Gastric atrophy is defined as the “loss of appropriate glands.” This definition includes 2 phenotypes of atrophic transformation: (1) the shrinkage or complete disappearance of glandular units that are replaced by fibrosis of the lamina propria (ie, a reduced glandular mass with no modification of the native glandular phenotype) and/or (2) the replacement of the native glands by metaplastic ones featuring a new commitment (so-called metaplastic atrophy caused by intestinal metaplasia [IM] and/or pseudopyloric metaplasia). Metaplastic atrophy does not necessarily imply a numerical reduction in the glandular units, but the metaplastic replacement of the native glands ultimately results in a decrease in the population of glandular structures appropriate to the compartment concerned.
In 1991, an international consensus document (the Revised Sydney System) set out to standardize the histologic assessment of gastric inflammatory diseases and provided a detailed list of elementary lesions (inflammation, atrophy, intestinal metaplasia) included in the spectrum of gastric mucosa inflammatory diseases. A scoring system was also proposed for each of these lesions (graded variables).
The descriptive philosophy behind the Sydney System has recently been replaced by new approaches to gastritis histology reporting that aim to enable a clearer stratification of gastritis-associated GC risk. These new diagnostic formats suggest histologically reporting gastritis in terms of stage: by scoring atrophy/IM microscopically in both oxyntic and antral/angular biopsy samples, the staging frame (stages 0–IV) ranks gastritis according to GC risk. The staging format was unexpectedly omitted from the recent guidelines addressing the management of gastric precancerous conditions/lesions. Although those guidelines recognize the prognostic reliability of the staging approach, they base their working recommendations entirely on the topographic spread of atrophy/metaplasia, without taking into consideration the (more significant) prognostic value linked to gastritis staging. Two staging systems have been proposed for GC risk estimation: Operative Link on Gastritis Assessment (OLGA) and Operative Link on Gastric Intestinal Assessment. Both of these distinguish gastritis into 5 stages (stage 0 to stage 4), indicating a progressively increasing risk of GC.

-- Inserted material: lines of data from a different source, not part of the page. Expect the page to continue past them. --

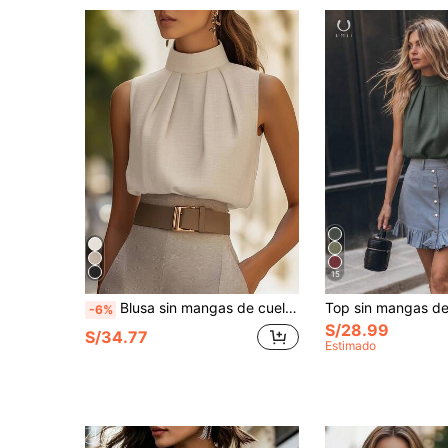
15
Blusa sin mangas de cuello alto para mujer, top casual de oficina de unicolor, uso en todas las estaciones, no transparente, lavable a máquina, camiseta sin mangas de verano
-6%
S/28.99
S/34.77
Estimado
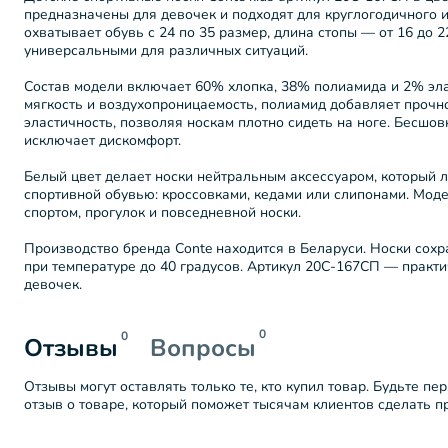
предназначены для девочек и подходят для круглогодичного 
охватывает обувь с 24 по 35 размер, длина стопы — от 16 до 2
универсальными для различных ситуаций.
Состав модели включает 60% хлопка, 38% полиамида и 2% эла
мягкость и воздухопроницаемость, полиамид добавляет прочно
эластичность, позволяя носкам плотно сидеть на ноге. Бесшов
исключает дискомфорт.
Белый цвет делает носки нейтральным аксессуаром, который л
спортивной обувью: кроссовками, кедами или слипонами. Моде
спортом, прогулок и повседневной носки.
Производство бренда Conte находится в Беларуси. Носки сохр
при температуре до 40 градусов. Артикул 20С-167СП — практ
девочек.
0
0
Отзывы
Вопросы
Отзывы могут оставлять только те, кто купил товар. Будьте пе
отзыв о товаре, который поможет тысячам клиентов сделать 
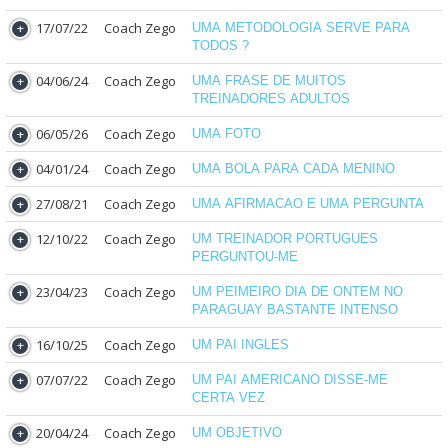
17/07/22
Coach Zego
UMA METODOLOGIA SERVE PARA
TODOS ?
04/06/24
Coach Zego
UMA FRASE DE MUITOS
TREINADORES ADULTOS
06/05/26
Coach Zego
UMA FOTO
04/01/24
Coach Zego
UMA BOLA PARA CADA MENINO
27/08/21
Coach Zego
UMA AFIRMACAO E UMA PERGUNTA
12/10/22
Coach Zego
UM TREINADOR PORTUGUES
PERGUNTOU-ME
23/04/23
Coach Zego
UM PEIMEIRO DIA DE ONTEM NO
PARAGUAY BASTANTE INTENSO
16/10/25
Coach Zego
UM PAI INGLES
07/07/22
Coach Zego
UM PAI AMERICANO DISSE-ME
CERTA VEZ
20/04/24
Coach Zego
UM OBJETIVO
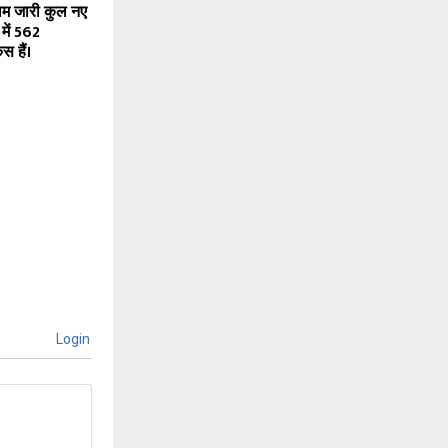
ाम जारी कुल नए
 में 562
स हैं।
Login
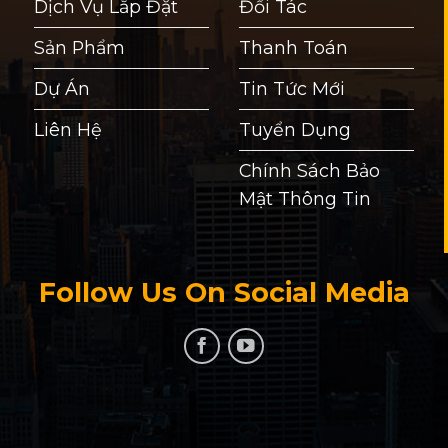
Dịch Vụ Lắp Đặt
Đối Tác
Sản Phẩm
Thanh Toán
Dự Án
Tin Tức Mới
Liên Hệ
Tuyển Dụng
Chính Sách Bảo
Mật Thông Tin
Follow Us On Social Media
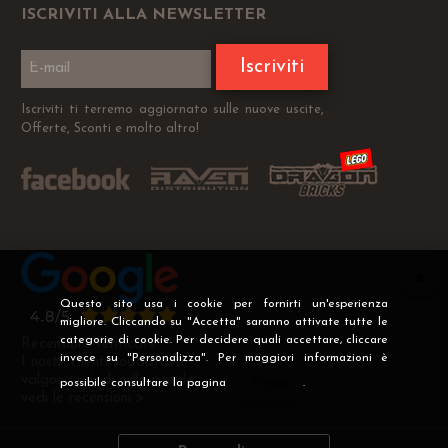
ISCRIVITI ALLA NEWSLETTER
Iscriviti
Iscriviti ti terremo aggiornato sulle nuove uscite,
Offerte, Sconti e molto altro!
Questo sito usa i cookie per fornirti un'esperienza
migliore. Cliccando su "Accetta" saranno attivate tutte le
categorie di cookie. Per decidere quali accettare, cliccare
Recensioni Verificate
invece su "Personalizza". Per maggiori informazioni è
I nostri clienti soddisfatti
valgono più di mille parole
possibile consultare la pagina
Privacy
.
vedi le recensioni >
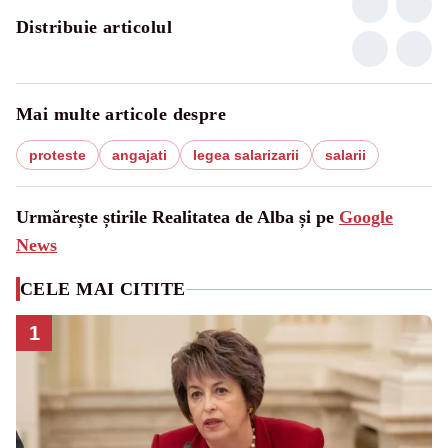
Distribuie articolul
Mai multe articole despre
proteste
angajati
legea salarizarii
salarii
Urmărește știrile Realitatea de Alba și pe
Google
News
CELE MAI CITITE
1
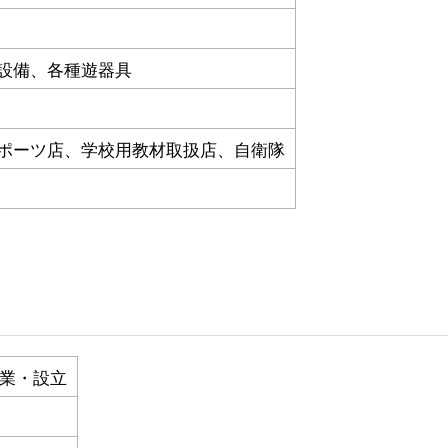
設備、各種遊器具
ポーツ店、学校用教材取扱店、自衛隊
業・設立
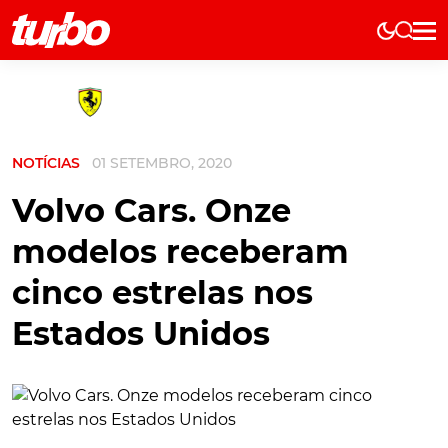
Elétricos
História
Técnica
NOTÍCIAS
01 SETEMBRO, 2020
Comerciais
Testes
Volvo Cars. Onze
Curiosidades
modelos receberam
Marcas
cinco estrelas nos
Elétricos
Estados Unidos
Técnica
Testes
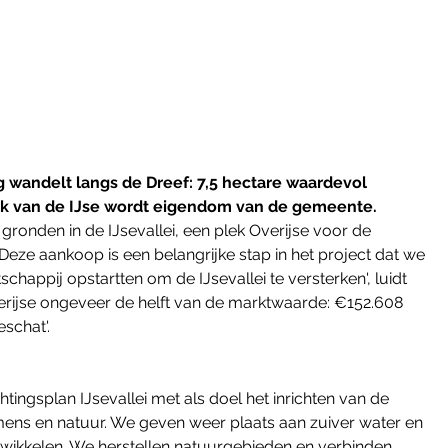
 wandelt langs de Dreef: 7,5 hectare waardevol 
tuk van de IJse wordt eigendom van de gemeente.
ronden in de IJsevallei, een plek Overijse voor de 
eze aankoop is een belangrijke stap in het project dat we 
appij opstartten om de IJsevallei te versterken', luidt 
verijse ongeveer de helft van de marktwaarde: €152.608 
schat'.
chtingsplan IJsevallei met als doel het inrichten van de 
ns en natuur. We geven weer plaats aan zuiver water en 
ntwikkelen. We herstellen natuurgebieden en verbinden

The OLGA staging system was put forward in 2005 by an international group of pathologists and gastroenterologists. According to the OLGA proposal, the gastritis stage is obtained by combining the atrophy scores as assessed in both antral and oxyntic biopsy samples. With regard to the dyspeptic patient population, gastritis staging significantly discriminates different classes of cancer risk (low risk: stages 0, I, and II vs high risk: stages III and IV). Moreover, a significant correlation has also been demonstrated between the severity of the organic lesions (OLGA stage) and gastric mucosa functional parameters, in particular, with serum pepsinogens.